The team conducted five types of tests. The first hint task is designed to measure the ability to infer another person's true intentions through indirect comments. The second false belief task assesses whether someone can infer that another person could reasonably be expected to believe something that they know does not happen to be true. . Another test measured the ability to recognize when someone is making a mistake. The fourth test, on the other hand, consists of telling a strange story in which the main character does something unusual, in order to assess whether someone can explain the contrast between what was said and what was actually done. I was there. meaning. It also included a test to see if people could understand sarcasm.

The AI ​​model was given each test 15 times in separate chats to allow it to process each request independently, and its answers were scored in the same way as humans. The researchers then tested human volunteers and compared the two sets of scores.

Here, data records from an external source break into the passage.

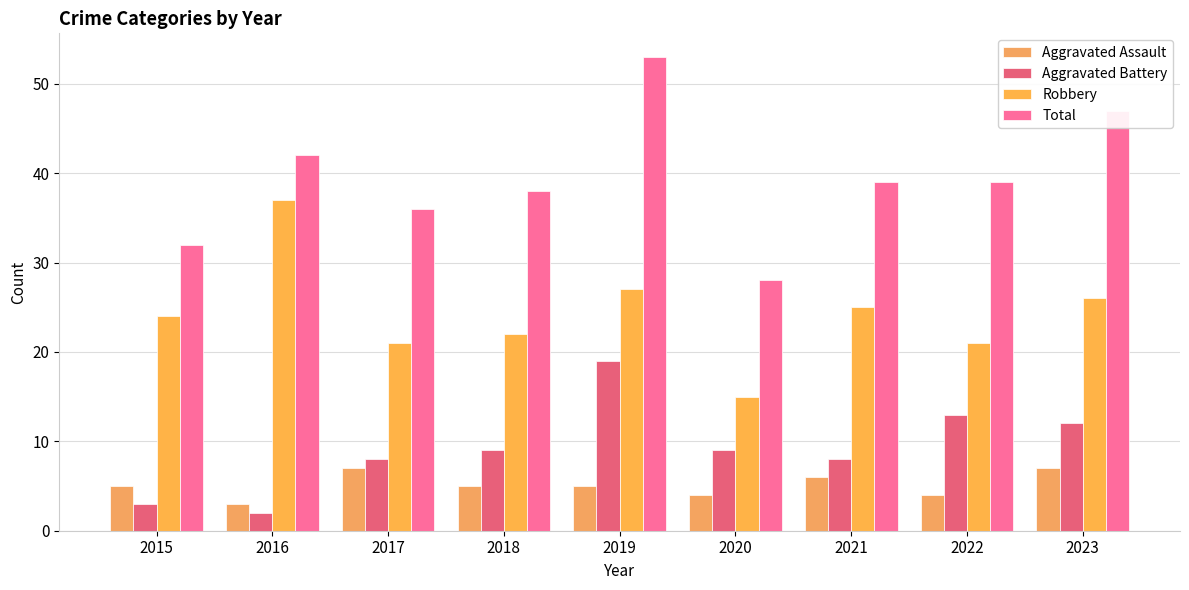

How many bars are there in total?

36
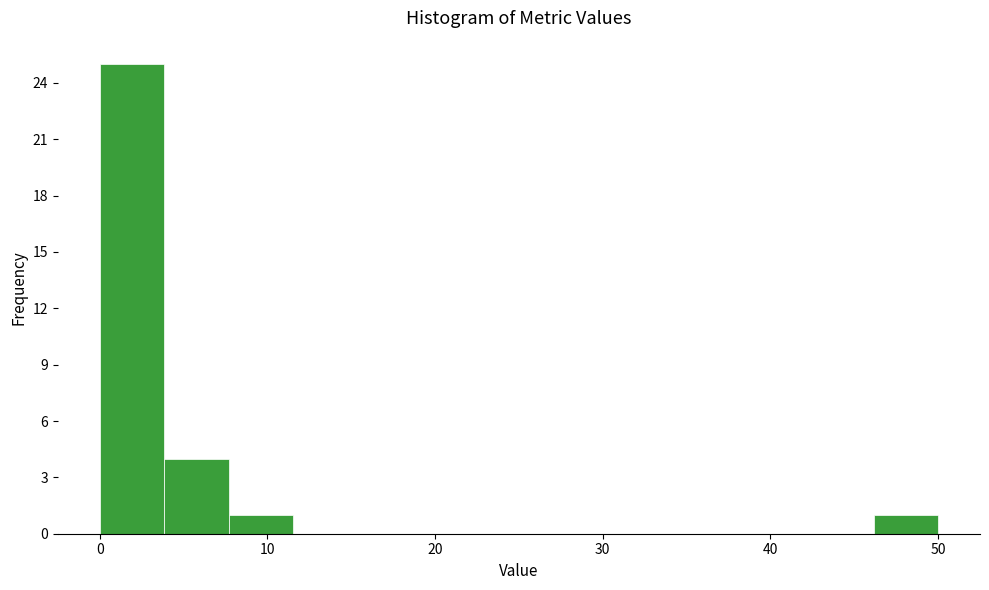

Read against the x-axis, roughly where is the centre of the tallest bar?

2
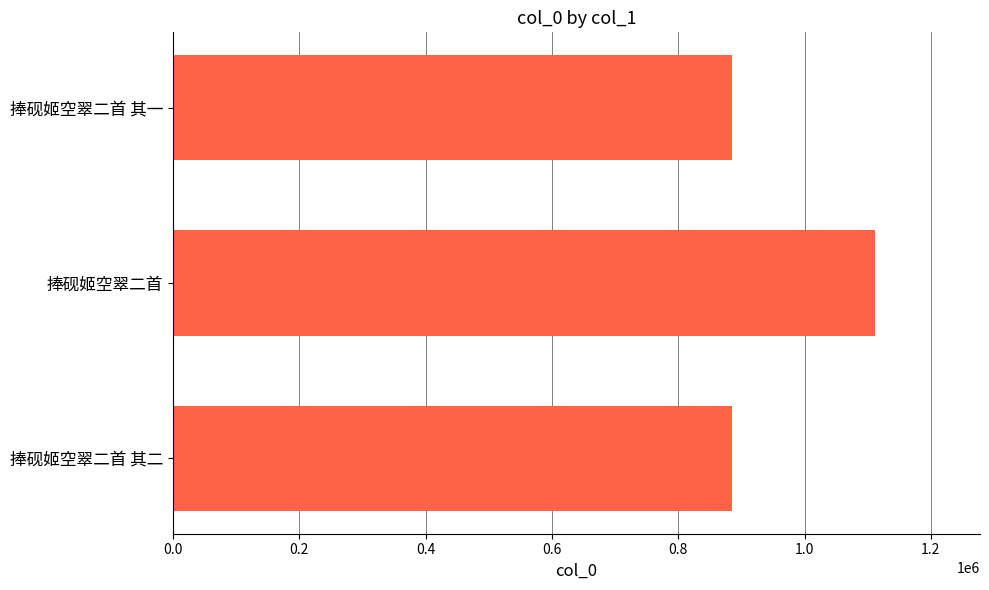

True or false: the data shows 885467 at 捧砚姬空翠二首 其一.

True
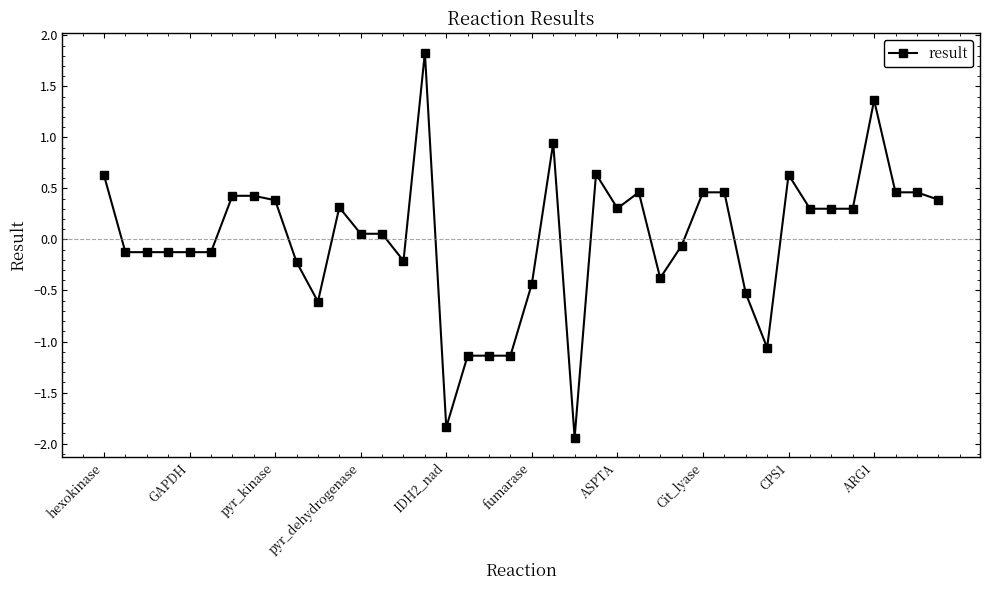

True or false: there are more than 0 points higher than both neighbors.

True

Both versions of GPT performed above average for humans on tasks involving indirect requests, misdirections, and false beliefs, but GPT-4 outperformed humans on tests of irony, innuendo, and bizarre stories. exceeded. The performance of his three models in Llama 2 was below human average.

However, while Llama 2, the largest of the three meta-models tested, outperformed humans when it came to recognizing fraud scenarios, GPT consistently returned incorrect responses. The authors believe this is due to GPT's general reluctance to draw conclusions about opinions. This is because many of the models answered that they did not have enough information to answer one way or another.